Task input →

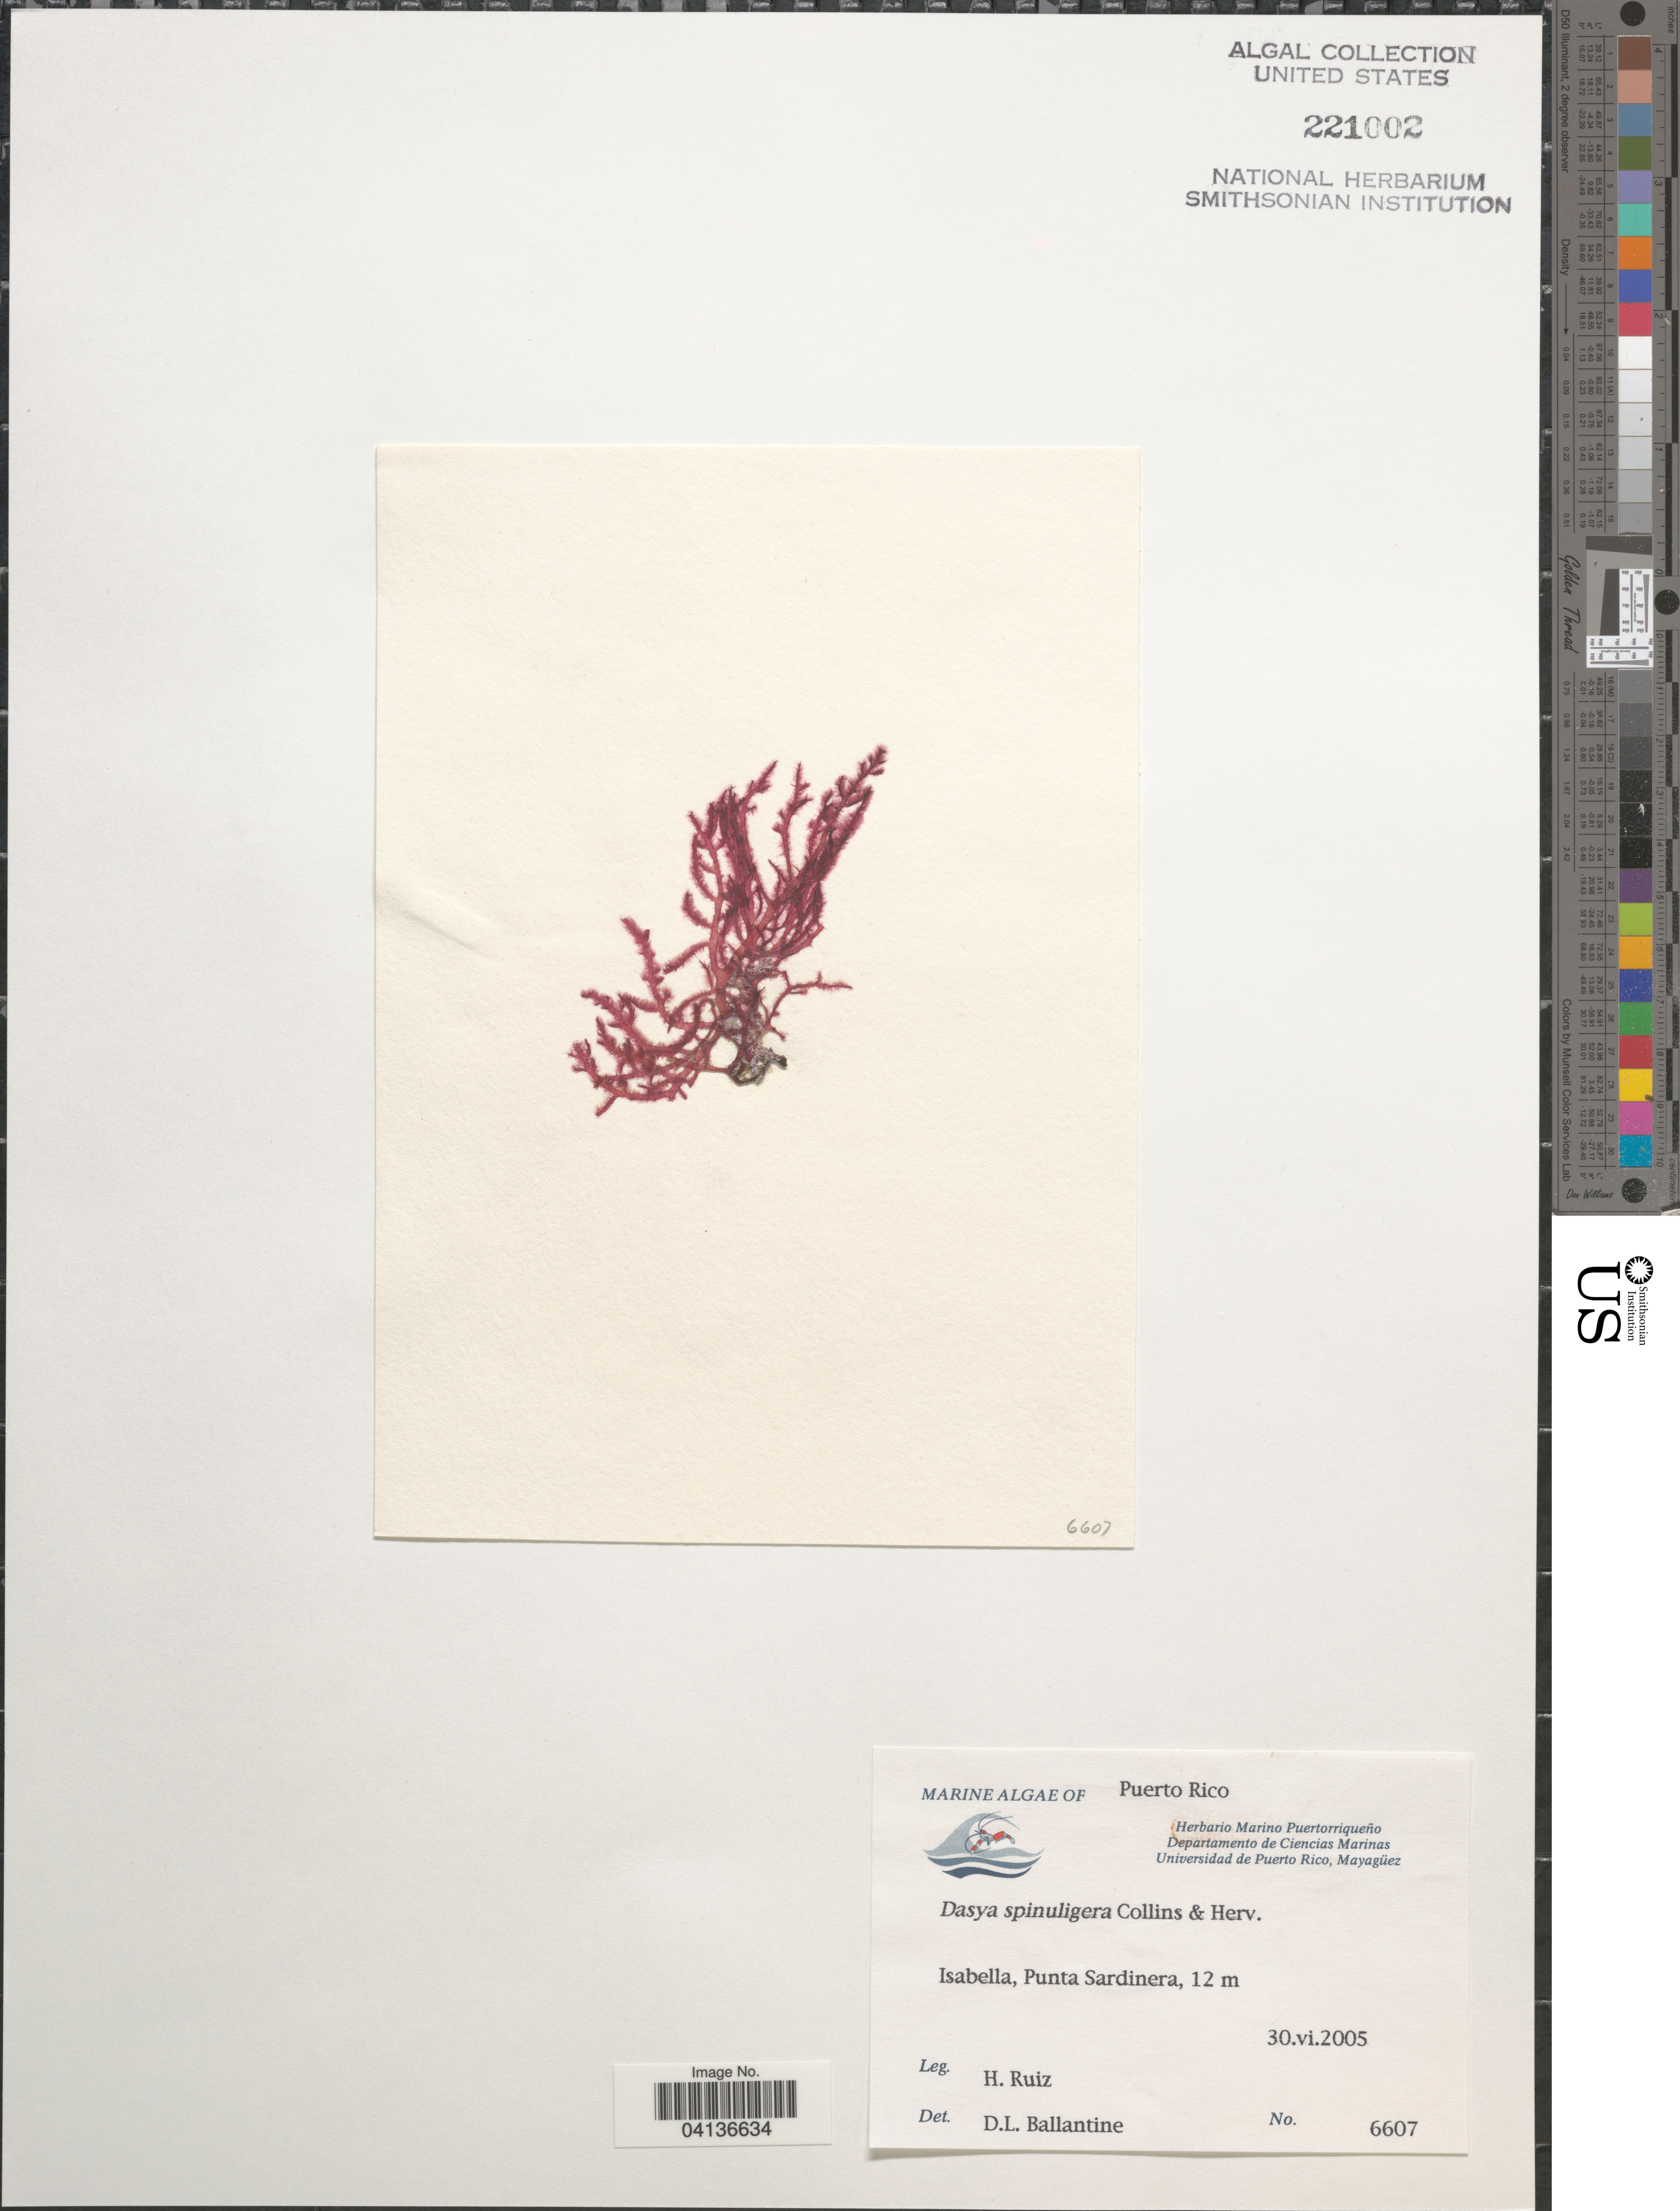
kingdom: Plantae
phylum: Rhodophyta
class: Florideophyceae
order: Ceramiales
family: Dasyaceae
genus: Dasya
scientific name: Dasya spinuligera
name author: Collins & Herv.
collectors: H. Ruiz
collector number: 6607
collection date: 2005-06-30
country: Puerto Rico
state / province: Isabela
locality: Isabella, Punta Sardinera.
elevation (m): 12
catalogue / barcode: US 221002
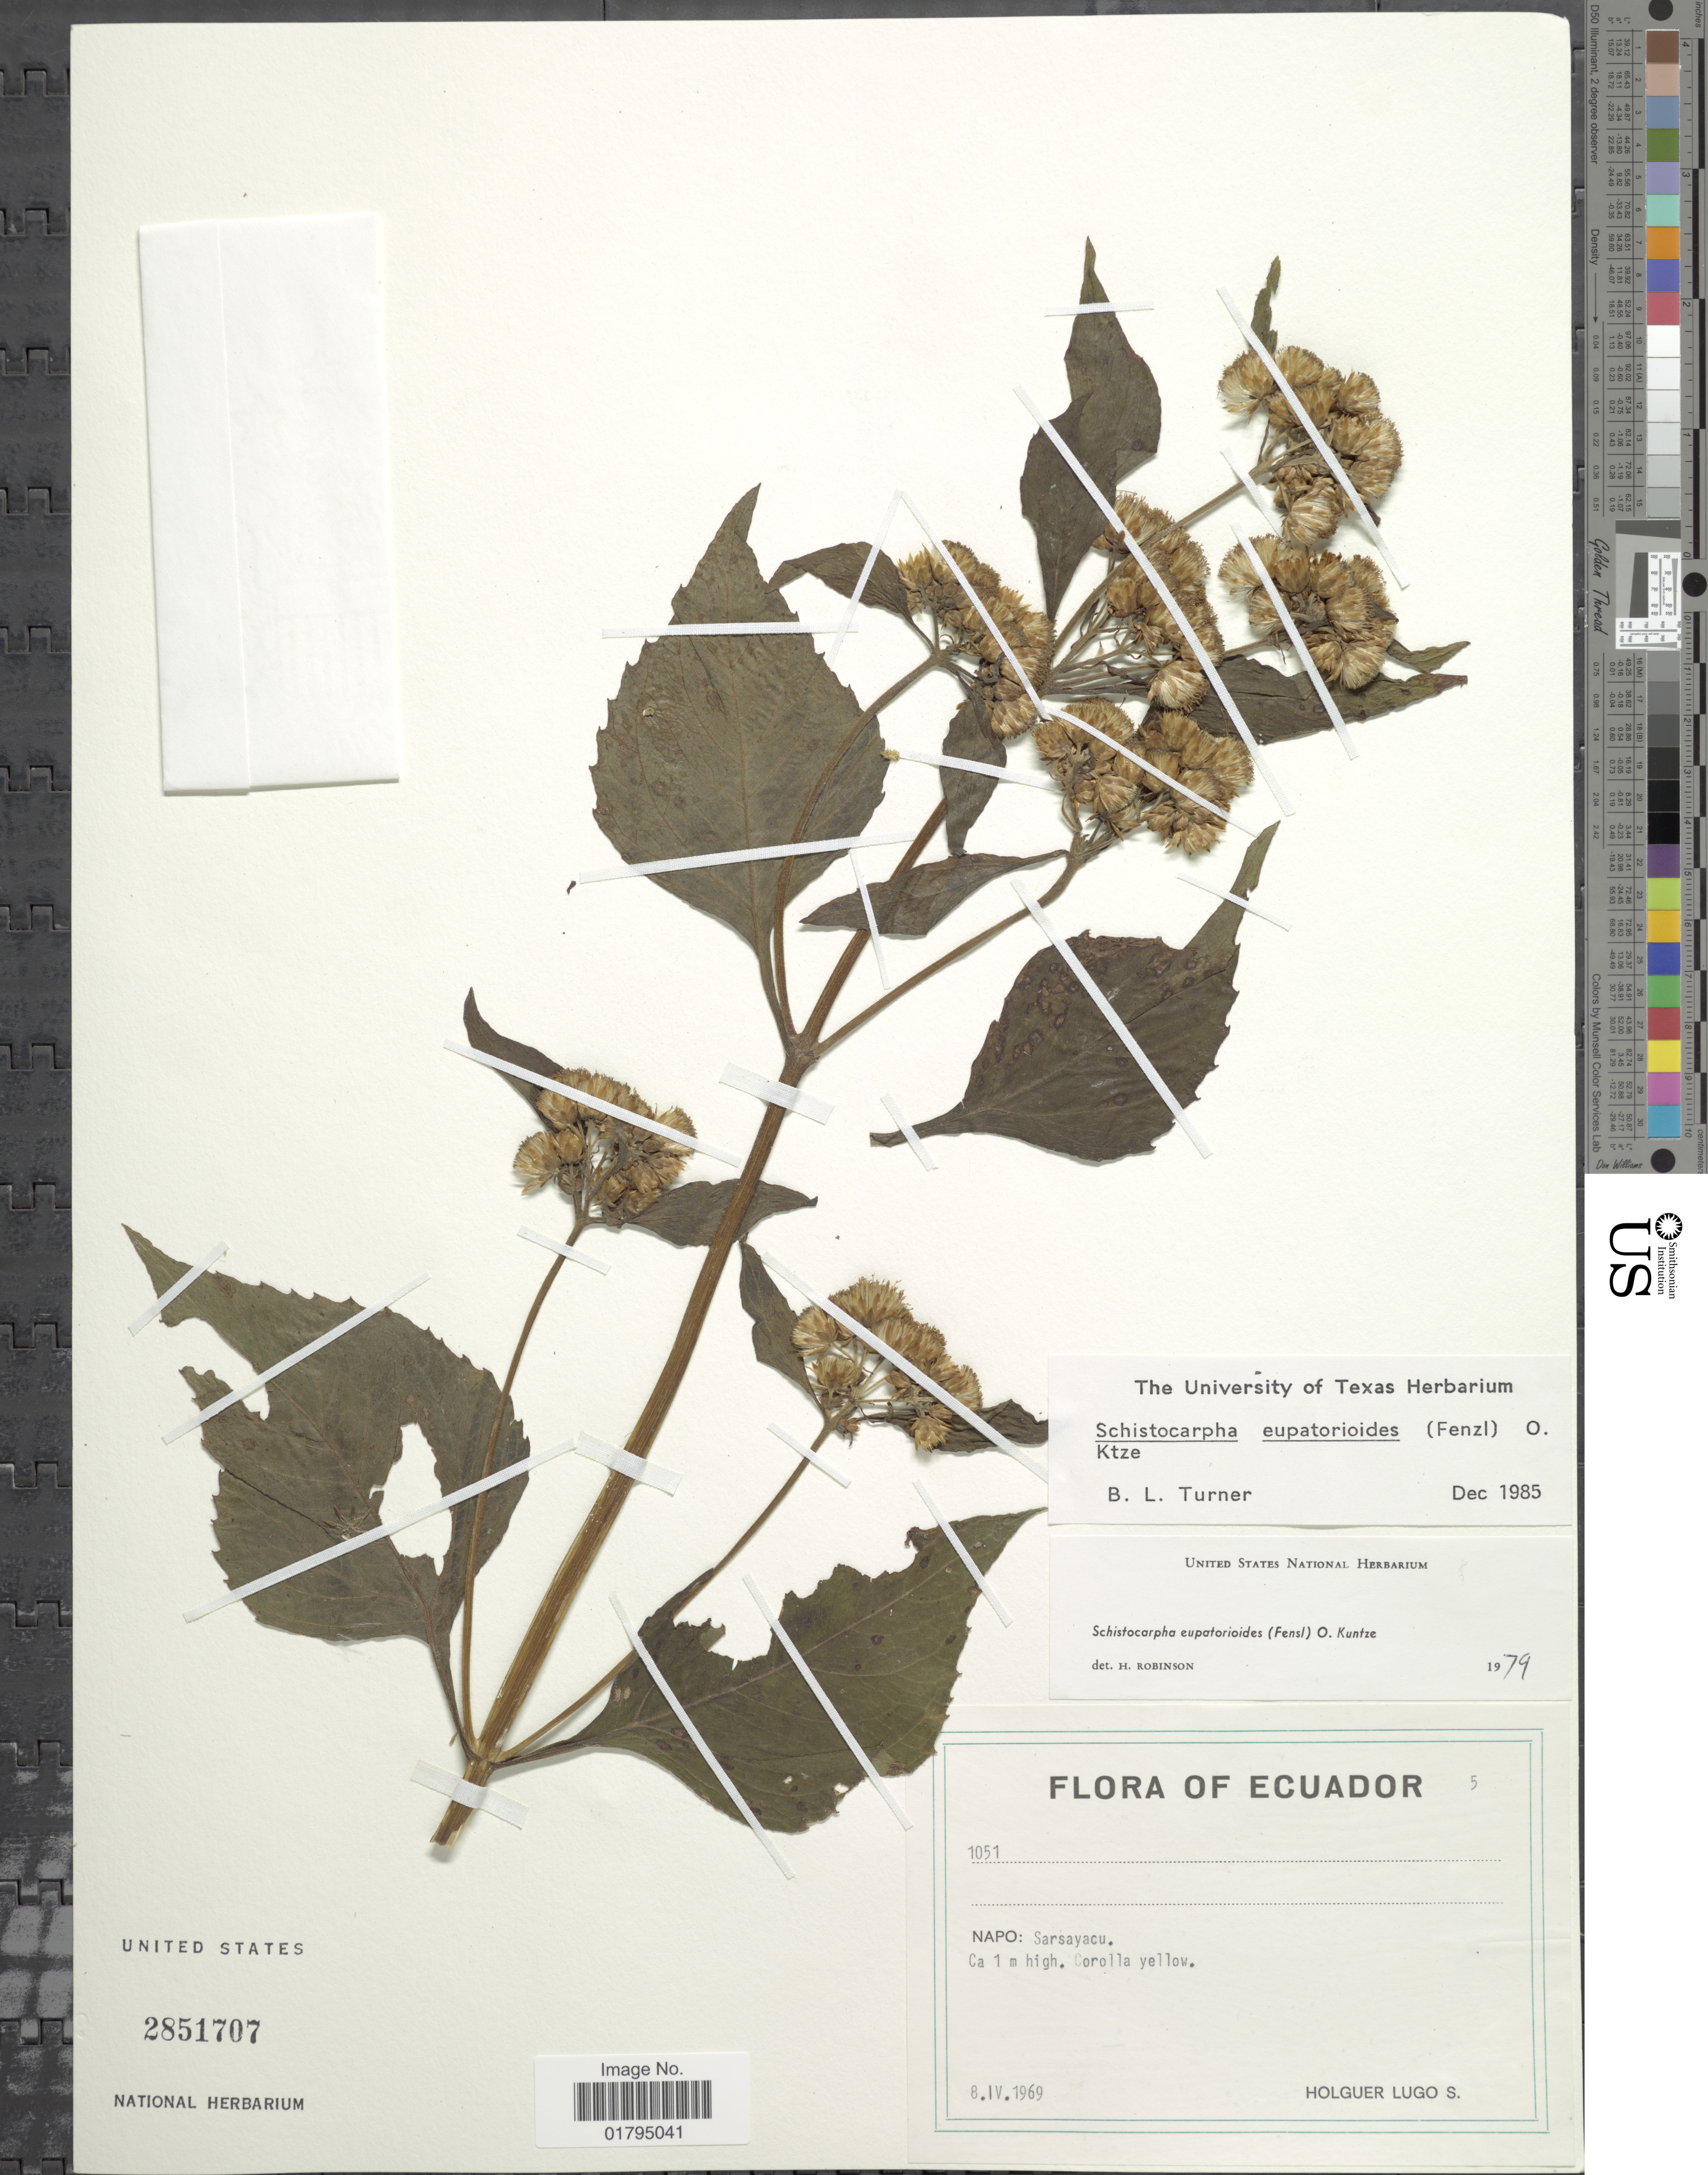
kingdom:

Instructions for the task → Write out all the items again with every "locality" changed to "site" and nothing else altered. Leave the pictures out.

Correct output →
kingdom: Plantae
phylum: Rhodophyta
class: Florideophyceae
order: Ceramiales
family: Dasyaceae
genus: Dasya
scientific name: Dasya spinuligera
name author: Collins & Herv.
collectors: H. Ruiz
collector number: 6607
collection date: 2005-06-30
country: Puerto Rico
state / province: Isabela
site: Isabella, Punta Sardinera.
elevation (m): 12
catalogue / barcode: US 221002
kingdom:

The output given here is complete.